The British Library’s collection of obscene writing is now online. It includes gay porn!
“The body is where we live. If you don’t write honestly about the body, your writing is not honest.”
“Magical Negro — out tomorrow from Tin House Books and just two years after the phenomenal There Are More Beautiful Things Than Beyoncé — covers the insides, outsides, and in-betweens of Blackness, sparking conversation about very specific and personal experiences that illuminate the intersections of Blackness and femininity,” writes Naya Clark in a review of Morgan Parker’s latest at the Rumpus.

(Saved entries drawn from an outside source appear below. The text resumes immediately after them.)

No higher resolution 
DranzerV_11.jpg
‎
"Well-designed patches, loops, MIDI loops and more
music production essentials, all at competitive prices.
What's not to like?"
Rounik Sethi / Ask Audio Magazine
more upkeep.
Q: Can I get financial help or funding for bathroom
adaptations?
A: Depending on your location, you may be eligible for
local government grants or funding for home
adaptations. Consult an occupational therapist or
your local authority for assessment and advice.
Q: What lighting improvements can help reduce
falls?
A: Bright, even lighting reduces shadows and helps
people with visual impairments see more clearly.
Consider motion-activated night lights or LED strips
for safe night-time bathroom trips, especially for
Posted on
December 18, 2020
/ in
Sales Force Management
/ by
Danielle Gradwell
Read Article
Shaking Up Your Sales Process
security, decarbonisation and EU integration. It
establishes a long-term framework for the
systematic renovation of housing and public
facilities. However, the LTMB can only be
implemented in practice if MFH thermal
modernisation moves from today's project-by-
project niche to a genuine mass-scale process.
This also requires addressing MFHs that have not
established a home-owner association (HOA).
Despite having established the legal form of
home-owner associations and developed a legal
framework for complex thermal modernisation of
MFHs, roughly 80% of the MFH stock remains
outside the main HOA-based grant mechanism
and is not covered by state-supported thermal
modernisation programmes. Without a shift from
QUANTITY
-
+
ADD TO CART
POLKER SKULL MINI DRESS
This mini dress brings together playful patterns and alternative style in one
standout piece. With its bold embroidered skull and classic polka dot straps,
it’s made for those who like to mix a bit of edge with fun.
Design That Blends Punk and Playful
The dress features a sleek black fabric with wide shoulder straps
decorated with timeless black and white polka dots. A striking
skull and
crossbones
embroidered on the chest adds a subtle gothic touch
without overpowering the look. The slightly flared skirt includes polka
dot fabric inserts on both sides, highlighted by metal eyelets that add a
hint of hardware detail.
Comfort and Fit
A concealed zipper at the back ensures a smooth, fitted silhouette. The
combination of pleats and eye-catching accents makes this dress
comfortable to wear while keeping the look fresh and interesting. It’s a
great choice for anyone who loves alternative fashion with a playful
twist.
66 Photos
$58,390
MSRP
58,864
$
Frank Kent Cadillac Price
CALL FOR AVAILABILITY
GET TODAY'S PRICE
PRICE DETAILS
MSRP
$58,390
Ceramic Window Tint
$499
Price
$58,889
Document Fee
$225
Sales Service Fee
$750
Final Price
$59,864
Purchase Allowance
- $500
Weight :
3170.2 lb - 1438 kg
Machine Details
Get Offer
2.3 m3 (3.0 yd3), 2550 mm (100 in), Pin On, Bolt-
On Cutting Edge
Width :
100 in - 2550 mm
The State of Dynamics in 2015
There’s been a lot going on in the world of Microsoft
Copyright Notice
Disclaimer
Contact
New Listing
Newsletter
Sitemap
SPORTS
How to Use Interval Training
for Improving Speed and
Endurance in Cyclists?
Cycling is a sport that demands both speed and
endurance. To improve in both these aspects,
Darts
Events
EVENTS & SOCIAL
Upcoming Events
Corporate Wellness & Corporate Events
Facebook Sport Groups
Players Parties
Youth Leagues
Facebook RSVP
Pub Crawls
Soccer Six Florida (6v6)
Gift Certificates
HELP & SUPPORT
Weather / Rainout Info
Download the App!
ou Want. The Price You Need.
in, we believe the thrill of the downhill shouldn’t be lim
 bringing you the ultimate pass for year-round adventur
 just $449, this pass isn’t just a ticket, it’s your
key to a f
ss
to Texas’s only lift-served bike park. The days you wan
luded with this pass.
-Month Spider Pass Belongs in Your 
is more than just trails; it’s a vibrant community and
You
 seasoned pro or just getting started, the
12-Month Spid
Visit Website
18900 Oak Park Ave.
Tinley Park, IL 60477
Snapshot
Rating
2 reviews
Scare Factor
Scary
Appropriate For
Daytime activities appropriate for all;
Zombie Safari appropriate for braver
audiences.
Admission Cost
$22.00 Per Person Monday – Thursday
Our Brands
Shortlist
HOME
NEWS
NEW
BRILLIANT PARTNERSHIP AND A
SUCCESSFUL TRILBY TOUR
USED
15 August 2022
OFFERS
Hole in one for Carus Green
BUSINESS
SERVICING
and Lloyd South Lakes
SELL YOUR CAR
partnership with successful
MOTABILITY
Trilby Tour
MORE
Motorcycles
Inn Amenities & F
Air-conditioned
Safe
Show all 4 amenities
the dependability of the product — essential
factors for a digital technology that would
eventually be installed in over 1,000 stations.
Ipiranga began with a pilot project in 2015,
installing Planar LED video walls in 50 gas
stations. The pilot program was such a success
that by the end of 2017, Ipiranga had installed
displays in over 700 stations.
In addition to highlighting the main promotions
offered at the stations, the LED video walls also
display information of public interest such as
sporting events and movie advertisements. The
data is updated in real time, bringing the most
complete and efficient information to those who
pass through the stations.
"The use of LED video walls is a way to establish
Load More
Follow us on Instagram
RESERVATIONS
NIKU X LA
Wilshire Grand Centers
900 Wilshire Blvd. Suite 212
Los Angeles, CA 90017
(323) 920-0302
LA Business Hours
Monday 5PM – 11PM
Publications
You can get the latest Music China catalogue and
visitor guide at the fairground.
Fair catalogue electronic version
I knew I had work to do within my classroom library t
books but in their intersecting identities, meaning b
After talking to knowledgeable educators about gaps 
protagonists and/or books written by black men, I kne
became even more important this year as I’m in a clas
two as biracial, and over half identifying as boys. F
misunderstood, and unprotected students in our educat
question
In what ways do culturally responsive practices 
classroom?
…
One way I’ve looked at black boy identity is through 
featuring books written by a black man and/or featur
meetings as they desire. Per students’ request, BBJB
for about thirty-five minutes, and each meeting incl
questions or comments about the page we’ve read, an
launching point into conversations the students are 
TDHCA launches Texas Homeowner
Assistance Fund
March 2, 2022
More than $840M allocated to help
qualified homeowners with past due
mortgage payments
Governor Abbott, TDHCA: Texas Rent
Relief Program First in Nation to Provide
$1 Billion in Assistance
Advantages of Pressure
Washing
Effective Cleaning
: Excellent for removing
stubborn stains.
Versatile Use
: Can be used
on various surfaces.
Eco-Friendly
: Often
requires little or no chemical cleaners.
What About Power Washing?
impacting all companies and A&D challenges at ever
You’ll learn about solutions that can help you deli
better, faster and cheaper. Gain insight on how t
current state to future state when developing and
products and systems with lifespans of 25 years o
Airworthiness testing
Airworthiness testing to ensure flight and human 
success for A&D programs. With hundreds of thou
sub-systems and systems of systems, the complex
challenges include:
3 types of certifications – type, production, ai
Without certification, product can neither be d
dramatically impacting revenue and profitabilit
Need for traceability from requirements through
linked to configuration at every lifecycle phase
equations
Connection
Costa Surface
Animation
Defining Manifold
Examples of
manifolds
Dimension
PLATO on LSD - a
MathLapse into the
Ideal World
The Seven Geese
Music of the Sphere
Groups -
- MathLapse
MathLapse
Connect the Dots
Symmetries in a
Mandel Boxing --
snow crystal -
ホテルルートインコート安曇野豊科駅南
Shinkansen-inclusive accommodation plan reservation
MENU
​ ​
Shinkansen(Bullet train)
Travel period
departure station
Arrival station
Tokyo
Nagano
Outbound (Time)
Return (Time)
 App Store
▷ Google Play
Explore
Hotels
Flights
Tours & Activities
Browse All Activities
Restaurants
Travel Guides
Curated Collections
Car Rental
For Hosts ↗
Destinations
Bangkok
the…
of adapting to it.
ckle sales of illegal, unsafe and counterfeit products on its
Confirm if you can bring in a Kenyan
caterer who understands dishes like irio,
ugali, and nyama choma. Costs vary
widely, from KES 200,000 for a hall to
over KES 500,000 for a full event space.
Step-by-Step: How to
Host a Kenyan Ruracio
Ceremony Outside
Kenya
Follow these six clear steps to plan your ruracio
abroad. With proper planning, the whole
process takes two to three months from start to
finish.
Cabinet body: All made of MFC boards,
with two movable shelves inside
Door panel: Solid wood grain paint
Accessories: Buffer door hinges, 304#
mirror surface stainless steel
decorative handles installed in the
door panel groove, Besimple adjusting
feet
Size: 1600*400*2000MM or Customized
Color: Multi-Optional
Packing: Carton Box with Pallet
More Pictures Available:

Why are we so quick to conclude that marginalized writers’ work is autobiographical? asks Kathryn Vandervalk at Electric Literature:
“A famous example of this phenomenon is Kristen Roupenian’s “Cat Person,” the viral short story about a bad date between a twenty-year-old woman and a man in his mid-thirties. The story was roundly referred to online as “a piece” or “an essay,” implying that it was nonfiction, despite an interview and a recent essay in The New Yorker where Roupenian explains that her current life doesn’t much resemble her protagonist’s — Roupenian is closer in age to the male antagonist and in a relationship with a woman. In The Atlantic, Megan Garber pointed out that many saw the story as “a woman, dreamy and sad, telling the internet about her bad date,” instead of art made by a craft-conscious author. The dreamy and sad protagonist fit palatably into our mold of what women are, perhaps more palatably than the image of a female creator, so we collapsed the character’s persona with the author’s.”
“There are two ways lesbian and bisexual women find each in Bujumbura – luck and the Internet.” At the BBC, Megha Mohan investigates a secret language of lesbian love.
“Bookstore shelves are crammed with PTSD memoirs, Ivy League reminiscences, fashion world tell-alls, sexual-assault survival stories, and chronicles of fighting against debilitating illness — Wang’s friend Porochista Khakpour even wrote an entire book, Sick, about living with late-stage Lyme disease — but Wang has been inside all of these identities, lived all of these selves and more. Her perspective in The Collected Schizophrenias is encyclopedic and prismatic even without taking into account how her primary mental illness may have fractured her identity,” writes Katharine Coldiron on Esmé Weijun Wang’s The Collected Schizophrenias.
Libraries need to weed.
Why not preorder Queer Heroes, an illustrated book of important queer folks?
Read a novel that finally centers a black woman as a spy. Read books recommended by R.O. Kwon. Read historical fiction that features queer women. Read new and forthcoming books that feature queer women. Read queer comics. Read these new essay collections. Read Algerian literature. Read these novels about love triangles?